E’ nato nel 2001, che per la tifoseria della Roma è l’anno del Signore, ovvero quello del terzo scudetto giallorosso. Ebrima Darboe è baciato da una magia, il vento lo ha portato a Roma, dopo un lungo viaggio: zaino in spalle e mille pensieri in testa. Uno in particolare, giocare a calcio per poi mantenere la famiglia. In Gambia non era possibile e da lì è scappato. Il duro e infinito viaggio, l’esordio, prima in campionato, poi in Europa League, è terminato con le lacrime davanti alle telecamere. «Giocare contro lo United è indescrivibile, non so come spiegarmi, sono emozionato». Ma Ebrima si spiega bene, in perfetto italiano. L’emozione si traduce in un pianto sincero. Ripensando alla sua storia, alla casa famiglia e a Bruno Conti che gli ha aperto le porte della Roma di Alberto De Rossi.

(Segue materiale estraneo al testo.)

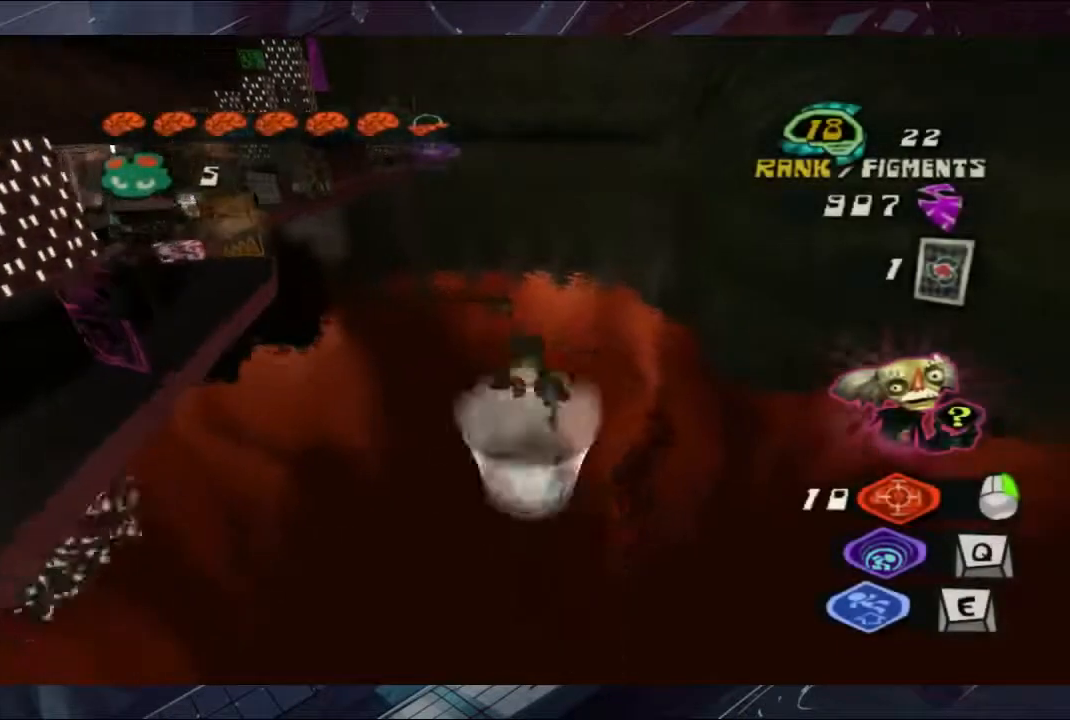
{"buttons": [], "left_stick": "up", "right_stick": "center", "events": [[100, "A", "down"], [167, "A", "up"], [233, "A", "down"], [367, "A", "up"], [433, "A", "down"], [500, "A", "up"]]}
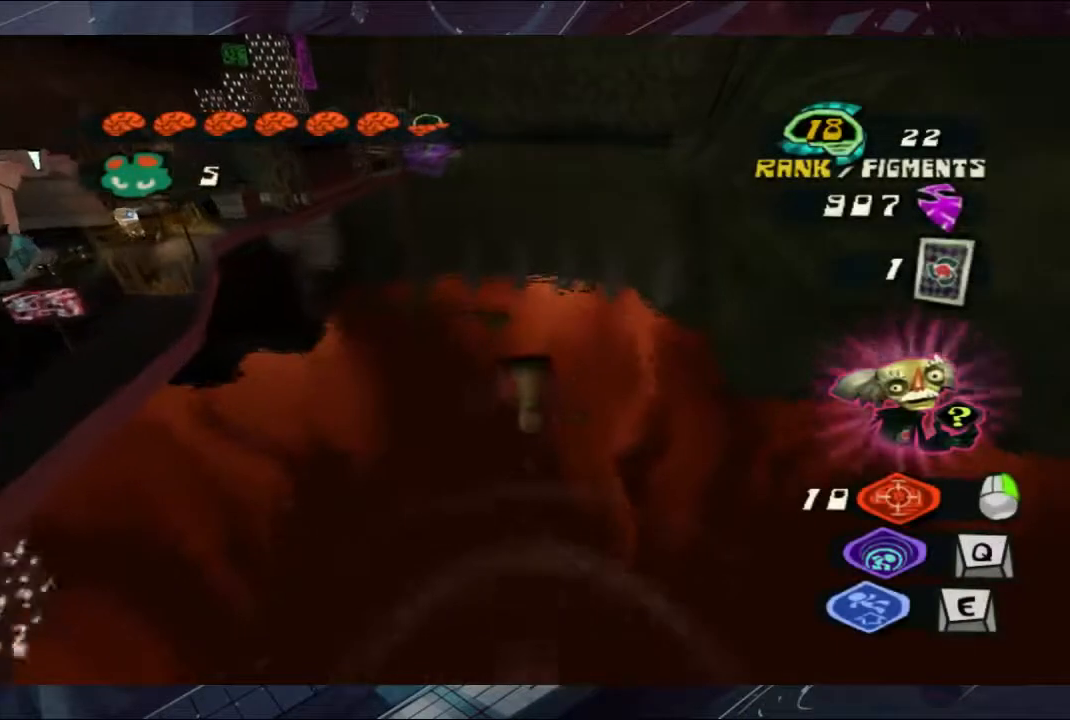
{"buttons": ["A", "B"], "left_stick": "up", "right_stick": "center", "events": [[33, "B", "down"], [233, "A", "down"], [433, "A", "up"], [500, "A", "down"]]}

Darboe guardava e sognava i campioni e l’altra sera se li è trovati davanti e al fianco.
VIAGGIO
«In Africa è difficile giocare a grandi livelli senza un aiuto. Sono fuggito con due amici, un viaggio duro e avventuroso. Dopo un anno ho conosciuto Miriam Berruti, una talent scout che mi ha cambiato la vita: ero troppo piccolo, ne avevo bisogno. Vorrei ringraziare tutta la sua famiglia, so che mi stanno guardando», le sue parole. Gambia, tappa in Libia per poi raggiungere l’Europa e infine, l’Italia, il traguardo. Ebrima arriva in Sicilia poi si sistema in una casa famiglia (incluso nel progetto Sprar, sistema di protezione per richiedenti asilo) a Rieti, lì gli si spalanca davanti il mondo del calcio: l’ingaggio dallo Young Rieti e l’occasione di fare un provino (superandolo) con la Roma. Gli anni nella Primavera giallorossa, il primo contratto («la realizzazione di un sogno), tutto in un attimo, un viaggio nel viaggio. Prossimo step? Stregare Mourinho, che ha bisogno di un calciatore come lui in mezzo al campo.